Textauszug

-----

Nach einem Treffen mit US-Außenministerin Hillary Clinton am 25. Februar sagte Sikorski: Unabhängig davon, ob die USA zehn neue Abfangraketen startklar stationieren oder nicht, würden sie dort eine Batterie von Patriot-Abfangraketen aufstellen. Die Abwehrraketen sind das Analog zu den russischen S-300-Systemen.

Noch in der Bush-Ära wurde im August in Warschau ein entsprechendes Abkommen geschlossen: Eine Patriot-Batterie werde im nordpolnischen Pomorze (einst Pommern) nahe der Ortschaft Redzikowo stationiert. Das liegt nur vier Kilometer von Slupsk entfernt, wo die USA Abfangraketen stationieren wollten.

Es war vor allem Warschau selbst, das die Patriot-Raketen wollte. Dort wurde behauptet, dass das Land mit ballistischen Abwehrraketen allein keinen Schutz vor einem "möglichen Angriff" haben werde. Anscheinend hat man die Verlegung der Patriots aus Deutschland nach dem "Rotationsprinzip" vereinbart.

Kennzeichnenderweise kommen alle Informationen über die garantierte Endgültigkeit des Beschlusses, Patriots an Polen zu liefern, bisher ausschließlich aus Warschau. Bereits früher sprach das polnische Verteidigungsministerium sogar davon, dass die Patriots bis 2013 "zeitweilig", ab 2013 aber ständig stationiert werden sollten und nicht mehr zwischen Deutschland und Polen hin- und herreisen würden.

Weder US-Außenministerin Clinton noch das Pentagon haben das nach dem Besuch des polnischen Ministers bestätigt. Doch ein Dementi erfolgte ebenfalls nicht.

Für die Polen ist die Stationierung sowohl von Abfangraketen als auch vom Raketenabwehrsystem finanziell von Vorteil. Für das "Recht", einen Teil des dritten Stellungsraums der US-Raketenabwehr bei sich "aufzunehmen" und zudem die Armee zu modernisieren, haben sich die Polen fast 20 Millionen Dollar ausgehandelt. In der heutigen Krise ist das viel Geld.

-----

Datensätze
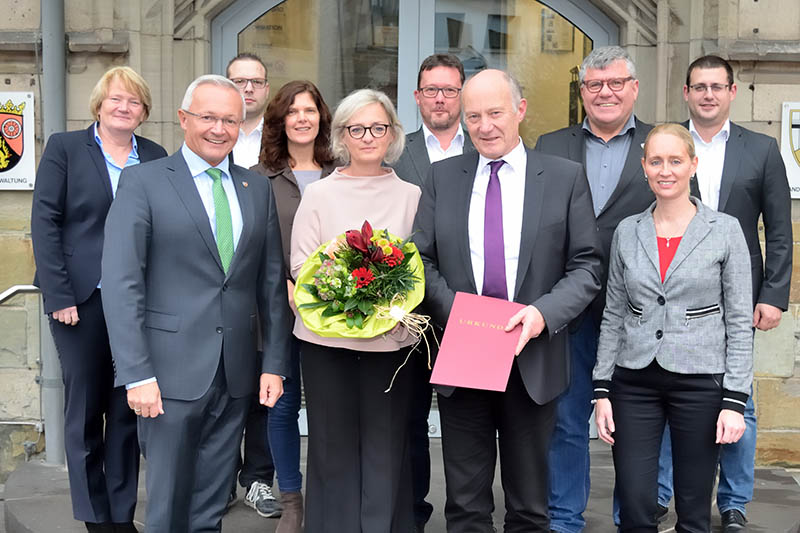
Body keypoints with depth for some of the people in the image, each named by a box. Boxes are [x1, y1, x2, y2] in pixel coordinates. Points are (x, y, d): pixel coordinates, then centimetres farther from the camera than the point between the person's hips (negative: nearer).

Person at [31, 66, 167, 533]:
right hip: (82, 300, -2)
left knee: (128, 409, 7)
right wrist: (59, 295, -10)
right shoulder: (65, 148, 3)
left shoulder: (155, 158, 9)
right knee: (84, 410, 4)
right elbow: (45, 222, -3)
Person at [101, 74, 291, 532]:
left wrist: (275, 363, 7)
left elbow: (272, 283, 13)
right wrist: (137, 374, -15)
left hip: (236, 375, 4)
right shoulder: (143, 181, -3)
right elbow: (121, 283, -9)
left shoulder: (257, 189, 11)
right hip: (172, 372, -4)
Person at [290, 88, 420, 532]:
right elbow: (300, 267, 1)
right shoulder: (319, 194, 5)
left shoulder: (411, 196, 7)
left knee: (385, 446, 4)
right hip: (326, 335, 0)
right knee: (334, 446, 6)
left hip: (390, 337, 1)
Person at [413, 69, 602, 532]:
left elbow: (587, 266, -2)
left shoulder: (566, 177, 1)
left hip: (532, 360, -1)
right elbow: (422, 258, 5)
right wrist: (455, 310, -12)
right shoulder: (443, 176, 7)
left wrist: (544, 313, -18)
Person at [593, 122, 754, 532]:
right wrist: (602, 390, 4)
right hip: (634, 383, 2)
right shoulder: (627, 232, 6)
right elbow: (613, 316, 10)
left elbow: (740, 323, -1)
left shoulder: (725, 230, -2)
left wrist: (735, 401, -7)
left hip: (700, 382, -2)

-----

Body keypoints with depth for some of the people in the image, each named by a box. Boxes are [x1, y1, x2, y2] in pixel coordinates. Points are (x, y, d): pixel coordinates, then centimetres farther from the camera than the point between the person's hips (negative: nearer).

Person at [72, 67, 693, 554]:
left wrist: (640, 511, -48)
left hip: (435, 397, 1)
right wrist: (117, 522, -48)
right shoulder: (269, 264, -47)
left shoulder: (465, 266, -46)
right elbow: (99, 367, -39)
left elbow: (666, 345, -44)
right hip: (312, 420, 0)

-----

Arbeitsanweisungen
1. Beantworten Sie anhand des Textes über die Patriot-Raketen in Polen die folgenden Fragen:
(a) Wo soll die Patriot-Batterie laut dem im August in Warschau geschlossenen Abkommen stationiert werden?
(b) Aus welchem Land sollen die Patriots nach dem „Rotationsprinzip“ verlegt werden?
(c) Welchen Betrag haben die Polen ausgehandelt?
2. Geben Sie aus dem Text über die Patriot-Raketen in Polen alles von „Kennzeichnenderweise kommen alle“ bis hinunter zu „und herreisen würden.“ wortgetreu wieder.
Das Material ist hierfür ohne Belang.

Lösungen
1.
(a) Im nordpolnischen Pomorze nahe der Ortschaft Redzikowo.
(b) Aus Deutschland.
(c) Fast 20 Millionen Dollar.

2.
Kennzeichnenderweise kommen alle Informationen über die garantierte Endgültigkeit des Beschlusses, Patriots an Polen zu liefern, bisher ausschließlich aus Warschau. Bereits früher sprach das polnische Verteidigungsministerium sogar davon, dass die Patriots bis 2013 "zeitweilig", ab 2013 aber ständig stationiert werden sollten und nicht mehr zwischen Deutschland und Polen hin- und herreisen würden.